The association between AED use and survival to discharge differed by the initial cardiac arrest rhythm. Among those with nonshockable rhythms, AED use was associated with a 26 percent lower in-hospital survival (10.4 vs. 15.4 percent). In contrast, for those with shockable rhythms, there was no association between AED use and in-hospital survival (38.4 vs. 39.8 percent).

"Our results may appear surprising because AEDs have been shown to improve survival for witnessed out-of-hospital cardiac arrests in public locations. However, our results may differ substantially from those investigations due to differences in the initial cardiac arrest rhythm," the authors wrote.

Investigators noted that shockable rhythms occur in 45 to 71 percent of sudden arrests in certain out-of-hospital settings. In contrast, only 18 percent of the in-hospital cardiac arrests in the current study were due to these shockable rhythms.

"This premise is further supported by the results of the Home Use of Automated External Defibrillators for Sudden Cardiac Arrest Trial. Although that trial evaluated the effect of AEDs in out-of-hospital cardiac arrests, only 14 percent of arrests were witnessed and treatable by an AED resulting in no effect of these devices on survival," they said.

The study also found that among patients surviving the acute resuscitation, AED use was associated with longer resuscitation periods to achieve ROSC for asystole and pulseless electrical activity—perhaps owing to longer periods without chest compressions during the initial minutes—and lower survival as early as 24 hours after cardiac arrest.

"Because the magnitude of survival difference was apparent within 24 hours from cardiac arrest, the lower survival associated with AED use for cardiac arrests due to these rhythms was likely attributable to factors occurring during acute resuscitation (e.g., longer resuscitation period to achieve ROSC), rather than after resuscitation," they wrote.

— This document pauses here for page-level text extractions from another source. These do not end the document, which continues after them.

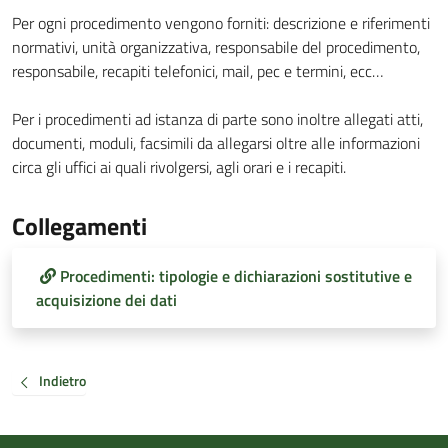
Per ogni procedimento vengono forniti: descrizione e riferimenti
normativi, unità organizzativa, responsabile del procedimento,
responsabile, recapiti telefonici, mail, pec e termini, ecc…
Per i procedimenti ad istanza di parte sono inoltre allegati atti,
documenti, moduli, facsimili da allegarsi oltre alle informazioni
circa gli uffici ai quali rivolgersi, agli orari e i recapiti.
Collegamenti
Procedimenti: tipologie e dichiarazioni sostitutive e
acquisizione dei dati
Indietro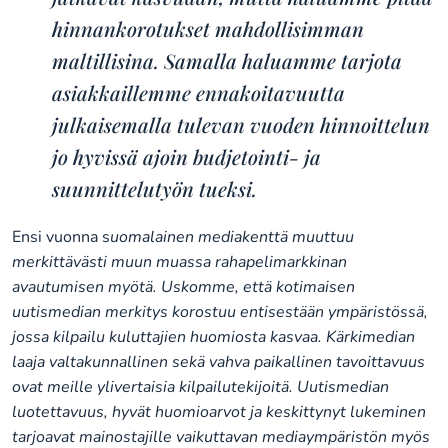
hinnankorotukset mahdollisimman
maltillisina. Samalla haluamme tarjota
asiakkaillemme ennakoitavuutta
julkaisemalla tulevan vuoden hinnoittelun
jo hyvissä ajoin budjetointi- ja
suunnittelutyön tueksi.
Ensi vuonna s
uomalainen mediakenttä muuttuu
merkittävästi muun muassa rahapelimarkkinan
avautumisen myötä. Uskomme, että kotimaisen
uutismedian merkitys korostuu entisestään ympäristössä,
jossa kilpailu kuluttajien huomiosta kasvaa. Kärkimedian
laaja valtakunnallinen sekä vahva paikallinen tavoittavuus
ovat meille ylivertaisia kilpailutekijoitä. Uutismedian
luotettavuus, hyvät huomioarvot ja keskittynyt lukeminen
tarjoavat mainostajille vaikuttavan mediaympäristön myös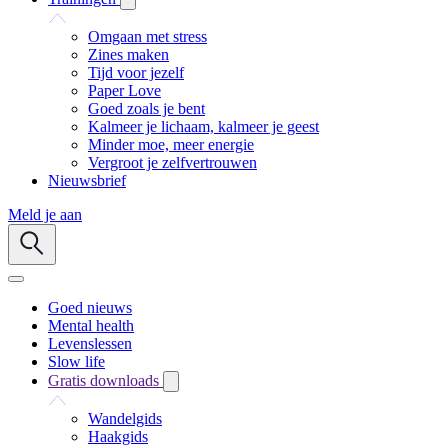
Omgaan met stress
Zines maken
Tijd voor jezelf
Paper Love
Goed zoals je bent
Kalmeer je lichaam, kalmeer je geest
Minder moe, meer energie
Vergroot je zelfvertrouwen
Nieuwsbrief
Meld je aan
Goed nieuws
Mental health
Levenslessen
Slow life
Gratis downloads
Wandelgids
Haakgids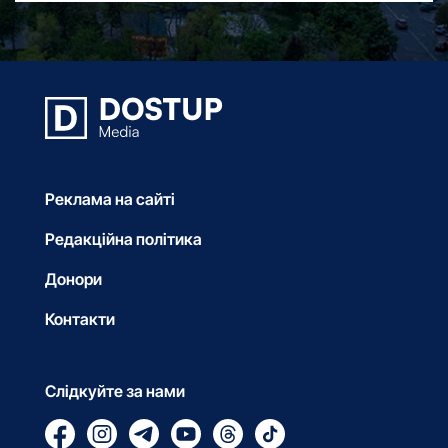
Реклама на сайті
Редакційна політика
Донори
Контакти
Слідкуйте за нами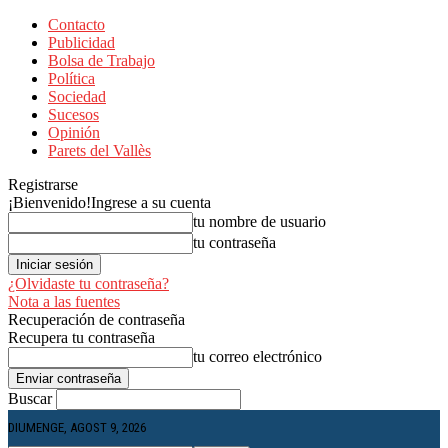
Contacto
Publicidad
Bolsa de Trabajo
Política
Sociedad
Sucesos
Opinión
Parets del Vallès
Registrarse
¡Bienvenido!
Ingrese a su cuenta
tu nombre de usuario
tu contraseña
¿Olvidaste tu contraseña?
Nota a las fuentes
Recuperación de contraseña
Recupera tu contraseña
tu correo electrónico
Buscar
DIUMENGE, AGOST 9, 2026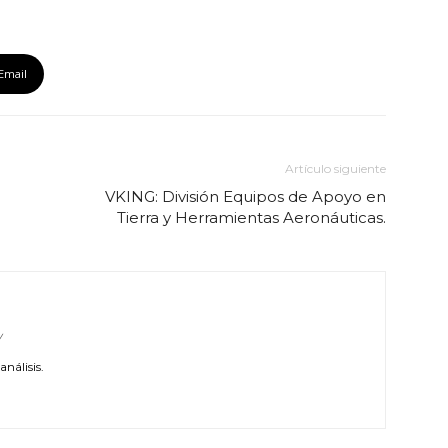
Email
Artículo siguiente
VKING: División Equipos de Apoyo en
Tierra y Herramientas Aeronáuticas.
/
nálisis.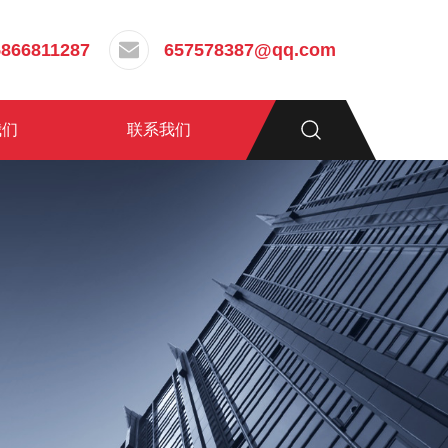
5866811287
657578387@qq.com
我们
联系我们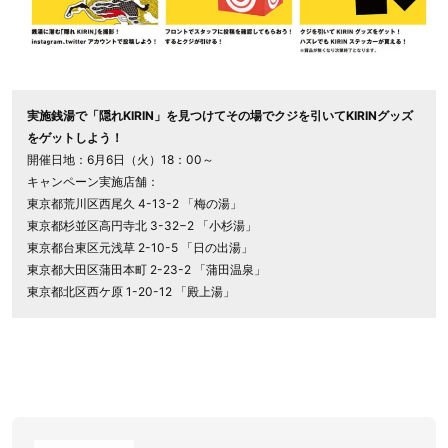
実施銭湯で「隠れKIRIN」を見つけてその場でクジを引いてKIRINグッズ
をゲットしよう！
開催日地：6月6日（火）18：00～
キャンペーン実施店舗：
東京都荒川区西尾久 4-13-2 「梅の湯」
東京都杉並区高円寺北 3-32−2 「小杉湯」
東京都台東区元浅草 2-10-5 「日の出湯」
東京都大田区蒲田本町 2-23-2 「蒲田温泉」
東京都北区西ケ原 1-20-12 「殿上湯」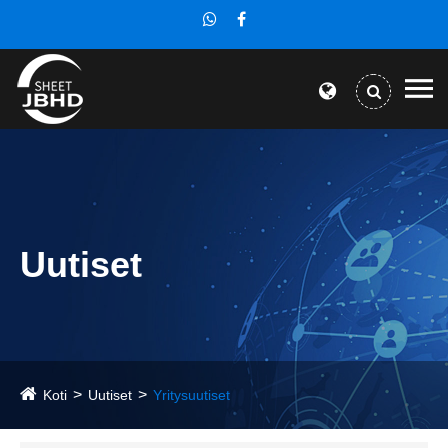
Uutiset
Koti
Uutiset
Yritysuutiset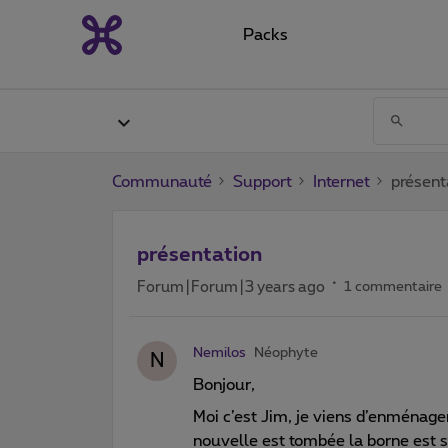
Packs
Communauté
Support
Internet
présent
présentation
Forum|Forum|3 years ago
1 commentaire
Nemilos
Néophyte
N
Bonjour,
Moi c’est Jim, je viens d’enménager
nouvelle est tombée la borne est s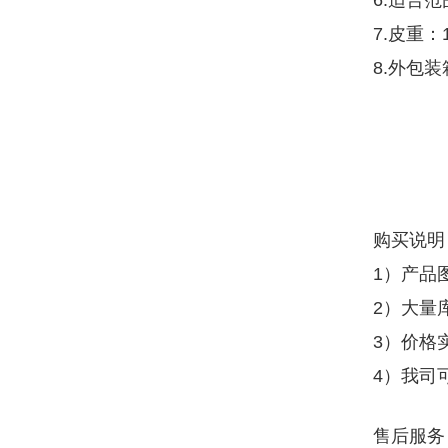
6.适合
7.皮重：
8.外包装箱
购买说明
1）产品
2）大量
3）价格
4）我司
售后服务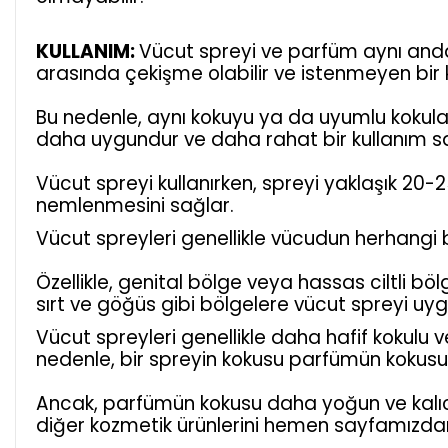
KULLANIM:
Vücut spreyi ve parfüm aynı anda 
arasında çekişme olabilir ve istenmeyen bir k
Bu nedenle, aynı kokuyu ya da uyumlu kokular
daha uygundur ve daha rahat bir kullanım s
Vücut spreyi kullanırken, spreyi yaklaşık 20-25
nemlenmesini sağlar.
Vücut spreyleri genellikle vücudun herhangi 
Özellikle, genital bölge veya hassas ciltli böl
sırt ve göğüs gibi bölgelere vücut spreyi uygu
Vücut spreyleri genellikle daha hafif kokulu v
nedenle, bir spreyin kokusu parfümün kokusu
Ancak, parfümün kokusu daha yoğun ve kalıcı 
diğer kozmetik ürünlerini hemen sayfamızdan 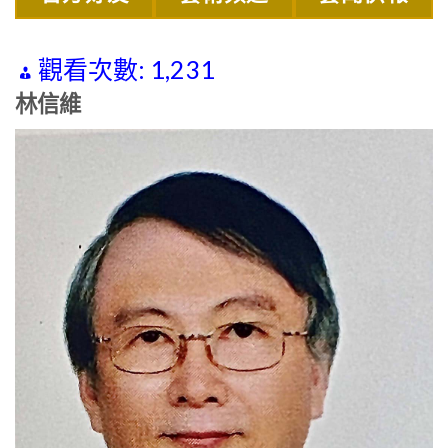
觀看次數:
1,231
林信維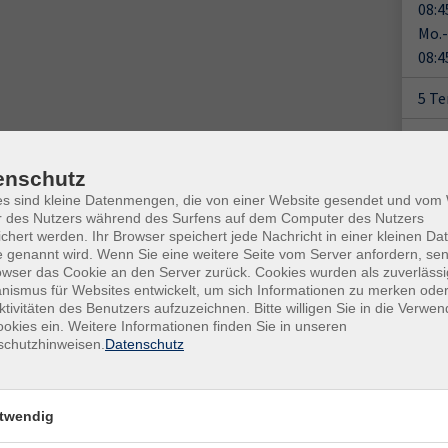
08:4
Mo.-
08:4
5 T
Plä
enschutz
Doz
Ort / Raum
es sind kleine Datenmengen, die von einer Website gesendet und vo
Dr.
r des Nutzers während des Surfens auf dem Computer des Nutzers
chert werden. Ihr Browser speichert jede Nachricht in einer kleinen Dat
Hameln, vhs-Haus, Sedanstr. 11, R311
 genannt wird. Wenn Sie eine weitere Seite vom Server anfordern, se
Gesc
owser das Cookie an den Server zurück. Cookies wurden als zuverlässi
Hameln, vhs-Haus, Sedanstr. 11, R311
ismus für Websites entwickelt, um sich Informationen zu merken oder
Ver
ktivitäten des Benutzers aufzuzeichnen. Bitte willigen Sie in die Verwe
Hameln, vhs-Haus, Sedanstr. 11, R311
Hame
okies ein. Weitere Informationen finden Sie in unseren
schutzhinweisen.
Datenschutz
Seda
hr
Hameln, vhs-Haus, Sedanstr. 11, R311
317
Rau
Hameln, vhs-Haus, Sedanstr. 11, R311
twendig
Kon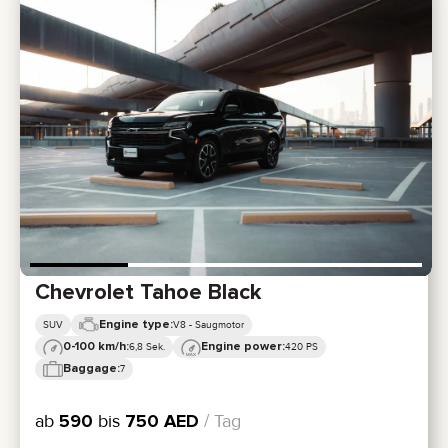
Chevrolet Tahoe Black
Engine type:
SUV
V8 - Saugmotor
0-100 km/h:
Engine power:
6,8 Sek.
420 PS
Baggage:
7
ab
590
bis
750
AED
/ Tag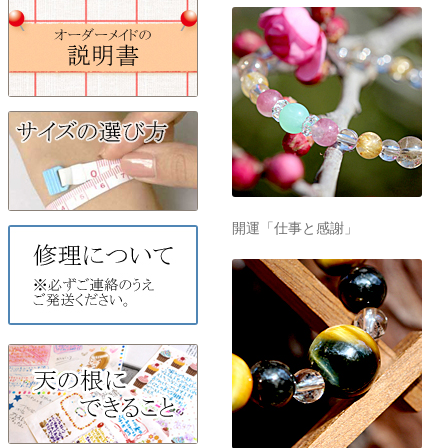
開運「仕事と感謝」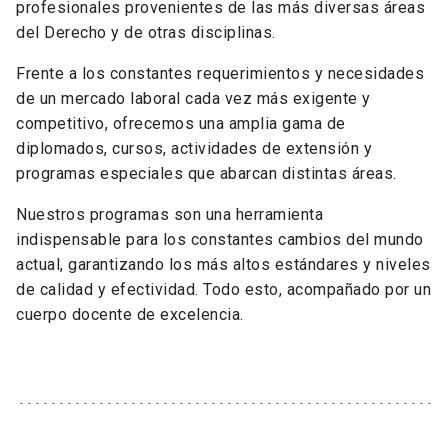
profesionales provenientes de las más diversas áreas
del Derecho y de otras disciplinas.
Frente a los constantes requerimientos y necesidades
de un mercado laboral cada vez más exigente y
competitivo, ofrecemos una amplia gama de
diplomados, cursos, actividades de extensión y
programas especiales que abarcan distintas áreas.
Nuestros programas son una herramienta
indispensable para los constantes cambios del mundo
actual, garantizando los más altos estándares y niveles
de calidad y efectividad. Todo esto, acompañado por un
cuerpo docente de excelencia.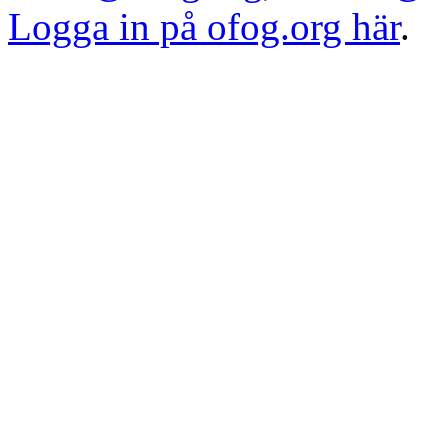
Logga in på ofog.org här
.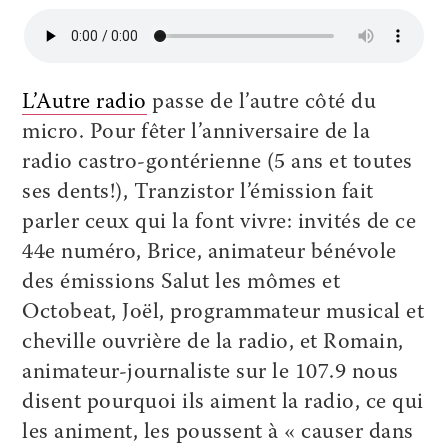
L’Autre radio
passe de l’autre côté du
micro. Pour fêter l’anniversaire de la
radio castro-gontérienne (5 ans et toutes
ses dents!), Tranzistor l’émission fait
parler ceux qui la font vivre: invités de ce
44e numéro, Brice, animateur bénévole
des émissions Salut les mômes et
Octobeat, Joël, programmateur musical et
cheville ouvrière de la radio, et Romain,
animateur-journaliste sur le 107.9 nous
disent pourquoi ils aiment la radio, ce qui
les animent, les poussent à « causer dans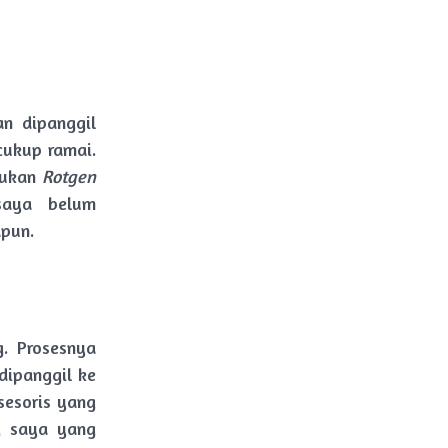
n dipanggil
cukup ramai.
kukan
Rotgen
saya belum
pun.
. Prosesnya
dipanggil ke
sesoris yang
g saya yang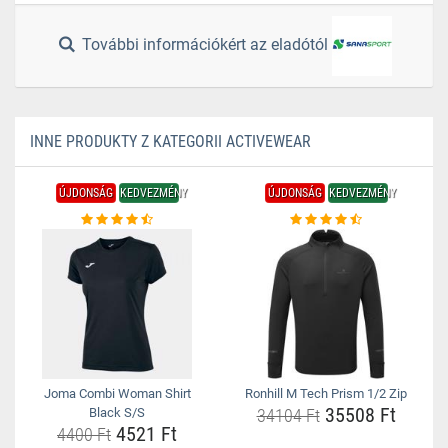
További információkért az eladótól
INNE PRODUKTY Z KATEGORII ACTIVEWEAR
ÚJDONSÁG
KEDVEZMÉNY
ÚJDONSÁG
KEDVEZMÉNY
Joma Combi Woman Shirt
Ronhill M Tech Prism 1/2 Zip
35508 Ft
Black S/S
34104 Ft
4521 Ft
4400 Ft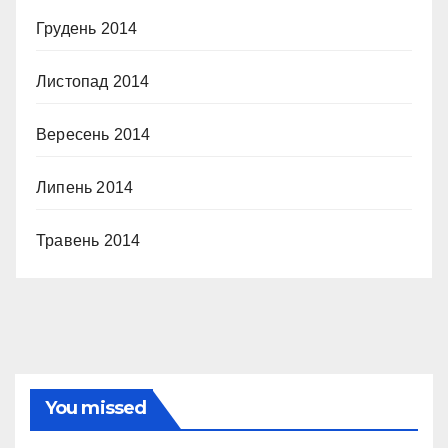
Грудень 2014
Листопад 2014
Вересень 2014
Липень 2014
Травень 2014
You missed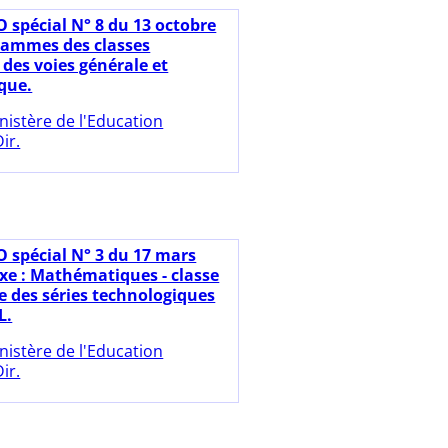
O spécial N° 8 du 13 octobre
rammes des classes
 des voies générale et
que.
nistère de l'Education
ir.
O spécial N° 3 du 17 mars
xe : Mathématiques - classe
e des séries technologiques
L.
nistère de l'Education
ir.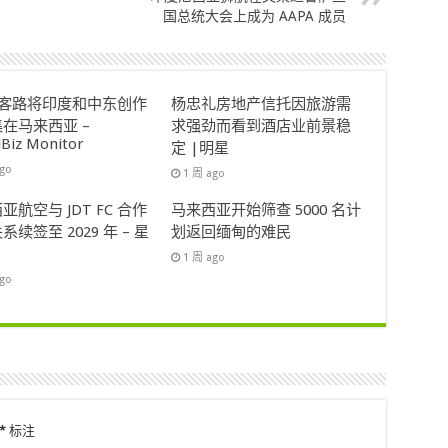
国总统大会上成为 AAPA 成员
ok客路将印度和中东创作
杨忠礼房地产信托因旅游需
在马来西亚 –
求强劲而看到酒店业前景稳
lBiz Monitor
定 |明星
ago
1 周 ago
亚航空与 JDT FC 合作
马来西亚开始筛查 5000 名计
系续签至 2029 年 – 星
划返回缅甸的难民
1 周 ago
ago
*
标注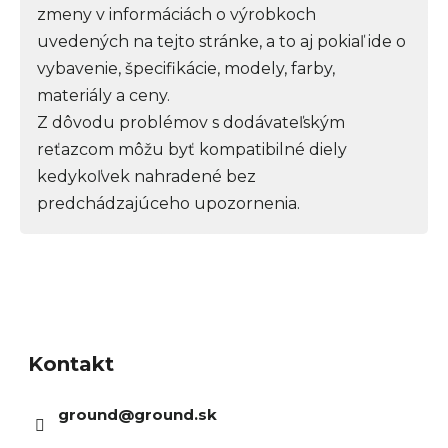
zmeny v informáciách o výrobkoch
uvedených na tejto stránke, a to aj pokiaľ ide o
vybavenie, špecifikácie, modely, farby,
materiály a ceny.
Z dôvodu problémov s dodávateľským
reťazcom môžu byť kompatibilné diely
kedykoľvek nahradené bez
predchádzajúceho upozornenia.
Z
á
Kontakt
p
ä
ground
@
ground.sk
t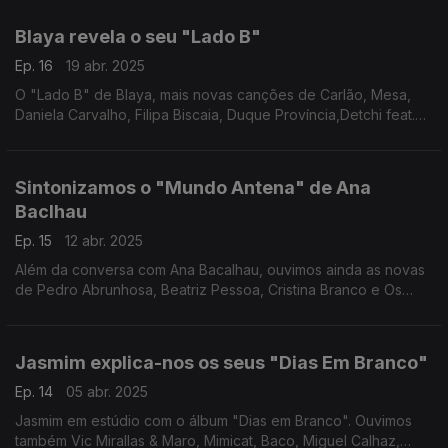
Afonso que chega agora às plataformas digitais.
Blaya revela o seu "Lado B"
Ep. 16
19 abr. 2025
O "Lado B" de Blaya, mais novas canções de Carlão, Mesa,
Daniela Carvalho, Filipa Biscaia, Duque Província,Detchi feat.
Luís Fialho e Sofia Assis e o EP "Cicatrizes" de Kyle Quest.
Sintonizamos o "Mundo Antena" de Ana
Baclhau
Ep. 15
12 abr. 2025
Além da conversa com Ana Bacalhau, ouvimos ainda as novas
de Pedro Abrunhosa, Beatriz Pessoa, Cristina Branco e Os
Azeitonas e espreitamos o álbum de estreia dos Quase
Nicolau.
Jasmim explica-nos os seus "Dias Em Branco"
Ep. 14
05 abr. 2025
Jasmim em estúdio com o álbum "Dias em Branco". Ouvimos
também Vic Mirallas & Maro, Mimicat, Baco, Miguel Calhaz,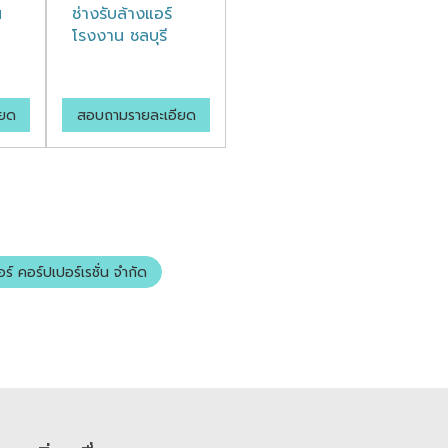
น
ช่างรับล้างแอร์
โรงงาน ชลบุรี
ียด
สอบถามรายละเอียด
อร์ คอร์ปเปอร์เรชั่น จำกัด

The researchers noted that despite lack of data on the potential benefit of AEDs in the hospital setting, hospitals have increasingly adopted the use of AEDs in patient areas in response to local and national efforts to improve defibrillation time and resuscitation survival.

"Between 2003 and 2008, more than 50,000 AED units were sold to U.S. hospitals, and marketing reports project annual sales growth of 9 percent to 12 percent over the next five years. ... In light of our data, national organizations and hospitals may need to reconsider the use of AEDs in general hospital ward units or develop different strategies for using them," they said.

In an accompanying JAMA editorial, David E. Haines, MD, of the Oakland University William Beaumont School of Medicine in Royal Oak, Mich., wrote that these findings should lead to consideration of a change in practice for in-hospital cardiac arrest.

Haines wrote that the interruption of chest compressions is now considered to "cause as much harm as it does benefit, leading a CPR guidelines committee to recommend compression-only CPR, particularly when performed by bystanders."

He added that the results from Chan et al perhaps necessitate a change in the in-hospital response to cardiac arrest.

"Initiation of prompt and effective chest compressions should be the highest priority by first responders to the arrest. The AED may be used in the automatic mode by non-advanced cardiac life support-trained personnel, but the device should be converted to the manual mode immediately on arrival of the advanced cardiac life support-trained resuscitation team."